Evaluation plans sometimes omit details about collaboration, such as defining the persons (the ‘who’) and capabilities (the ‘why’) that will take part in the different tasks (the ‘what’).  However, making these elements of collaboration explicit provides an opportunity to support your evaluation standards.

Standard of Proof recently tested the feasibility of an “impossible” group randomised trial. While testing the overall system for feasibility, our work focussed on developing the structures and processes to ensure the highest standard of evidence to inform decision-making. The approach required collaboration, and as one element of our efforts, we built an adaptive management process around the Joint Committee Standards, ensuring people (the ‘who’) were engaged in relevant activities (the ‘what’) to support the utility, accuracy, feasibility, propriety and accountability of the evaluation (the ‘why’). Pulling together the expertise and the explicit approach to collaboration made the “impossible” randomised trial possible.

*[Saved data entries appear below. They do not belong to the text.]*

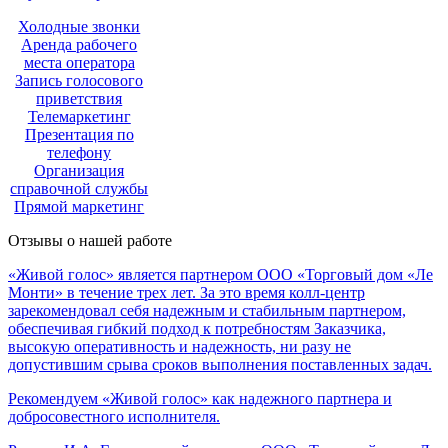
Холодные звонки
Аренда рабочего
места оператора
Запись голосового
приветствия
Телемаркетинг
Презентация по
телефону
Организация
справочной службы
Прямой маркетинг
Отзывы о нашей работе
«Живой голос» является партнером ООО «Торговый дом «Ле
Монти» в течение трех лет. За это время колл-центр
зарекомендовал себя надежным и стабильным партнером,
обеспечивая гибкий подход к потребностям Заказчика,
высокую оперативность и надежность, ни разу не
допустившим срыва сроков выполнения поставленных задач.
Рекомендуем «Живой голос» как надежного партнера и
добросовестного исполнителя.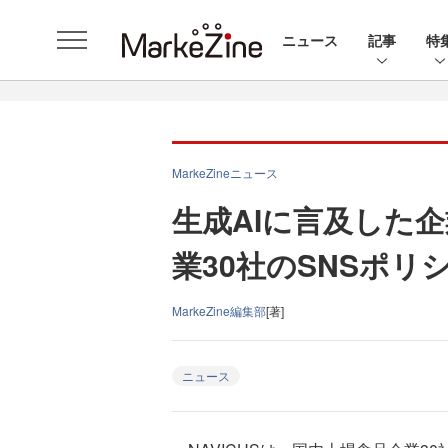
ニュース
記事
特
MarkeZineニュース
生成AIに言及した企
業30社のSNSポリ
MarkeZine編集部
[著]
ニュース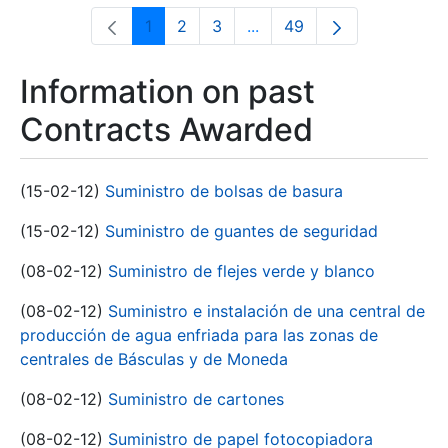
1
2
3
...
49
Page
Page
Page
Intermediate Pages Use T
Page
Information on past
Contracts Awarded
(15-02-12)
Suministro de bolsas de basura
(15-02-12)
Suministro de guantes de seguridad
(08-02-12)
Suministro de flejes verde y blanco
(08-02-12)
Suministro e instalación de una central de
producción de agua enfriada para las zonas de
centrales de Básculas y de Moneda
(08-02-12)
Suministro de cartones
(08-02-12)
Suministro de papel fotocopiadora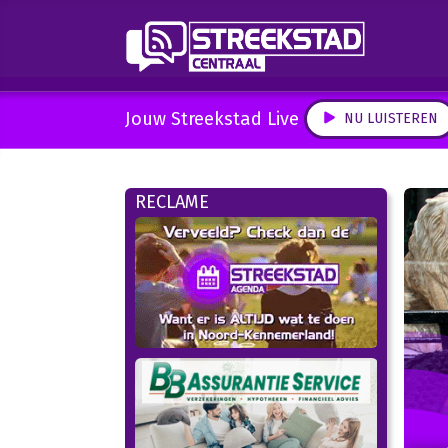
Jouw Streekstad Live
NU LUISTEREN
RECLAME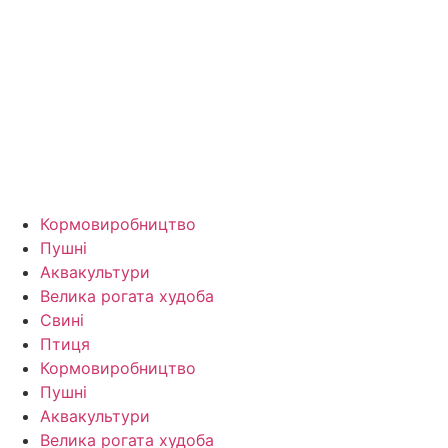
Кормо­виробництво
Пушні
Аквакультури
Велика рогата худоба
Свині
Птиця
Кормо­виробництво
Пушні
Аквакультури
Велика рогата худоба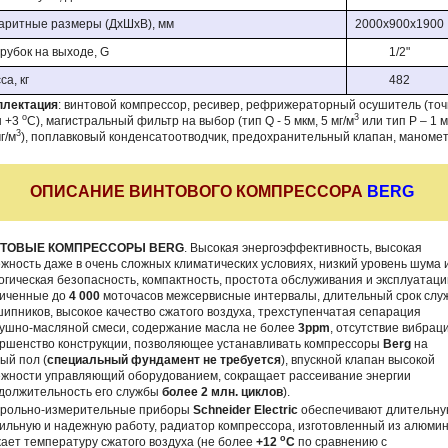
аритные размеры (ДхШхВ), мм
2000х900х1900
рубок на выходе, G
1/2"
а, кг
482
плектация
: винтовой компрессор, ресивер, рефрижераторный осушитель (точ
о
3
ы +3
С), магистральный фильтр на выбор (тип Q - 5 мкм, 5 мг/м
или тип P – 1 м
3
г/м
), поплавковый конденсатоотводчик, предохранительный клапан, маномет
ОПИСАНИЕ ВИНТОВОГО КОМПРЕССОРА
BERG
ТОВЫЕ КОМПРЕССОРЫ BERG
. Высокая энергоэффективность, высокая
жность даже в очень сложных климатических условиях, низкий уровень шума 
огическая безопасность, компактность, простота обслуживания и эксплуатаци
личенные до
4 000
моточасов межсервисные интервалы, длительный срок слу
ипников, высокое качество сжатого воздуха, трехступенчатая сепарация
ушно-масляной смеси, содержание масла не более
3ppm
, отсутствие вибрац
ршенство конструкции, позволяющее устанавливать компрессоры
Berg
на
ый пол (
специальный фундамент не требуется
), впускной клапан высокой
жности управляющий оборудованием, сокращает рассеивание энергии
должительность его службы
более 2 млн. циклов
).
трольно-измерительные приборы
Schneider Electric
обеспечивают длительну
ильную и надежную работу, радиатор компрессора, изготовленный из алюмин
o
ает температуру сжатого воздуха (не более
+12
С
по сравнению с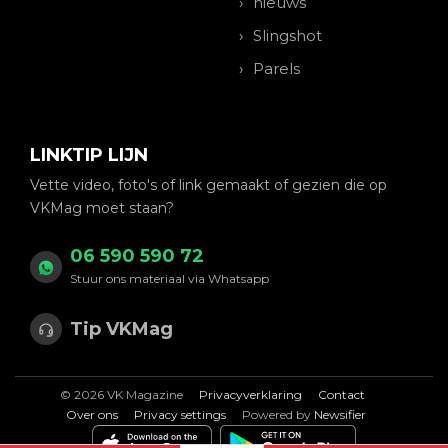
nieuws
Slingshot
Parels
LINKTIP LIJN
Vette video, foto's of link gemaakt of gezien die op
VKMag moet staan?
06 590 590 72
Stuur ons materiaal via Whatsapp
Tip VKMag
© 2026 VK Magazine
Privacyverklaring
Contact
Over ons
Privacy settings
Powered by
Newsifier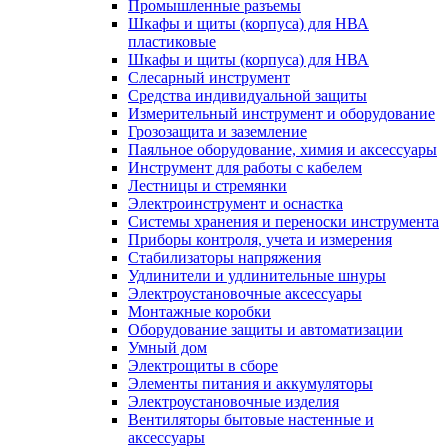
Промышленные разъемы
Шкафы и щиты (корпуса) для НВА
пластиковые
Шкафы и щиты (корпуса) для НВА
Слесарный инструмент
Средства индивидуальной защиты
Измерительный инструмент и оборудование
Грозозащита и заземление
Паяльное оборудование, химия и аксессуары
Инструмент для работы с кабелем
Лестницы и стремянки
Электроинструмент и оснастка
Системы хранения и переноски инструмента
Приборы контроля, учета и измерения
Стабилизаторы напряжения
Удлинители и удлинительные шнуры
Электроустановочные аксессуары
Монтажные коробки
Оборудование защиты и автоматизации
Умный дом
Электрощиты в сборе
Элементы питания и аккумуляторы
Электроустановочные изделия
Вентиляторы бытовые настенные и
аксессуары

Beyond the ‘who’, ‘what’ and ‘why’, it is important to define the time required to realise the collaborative effort (the ‘how much’). When delivering large-scale or challenging evaluations, such “hidden” costs can break an evaluation, often resulting in low participation and engagement, and poor quality data. By making the ‘how much’ elements of collaboration explicit, you will increase your opportunity to successfully undertake a challenging large-scale evaluation with quality evidence.”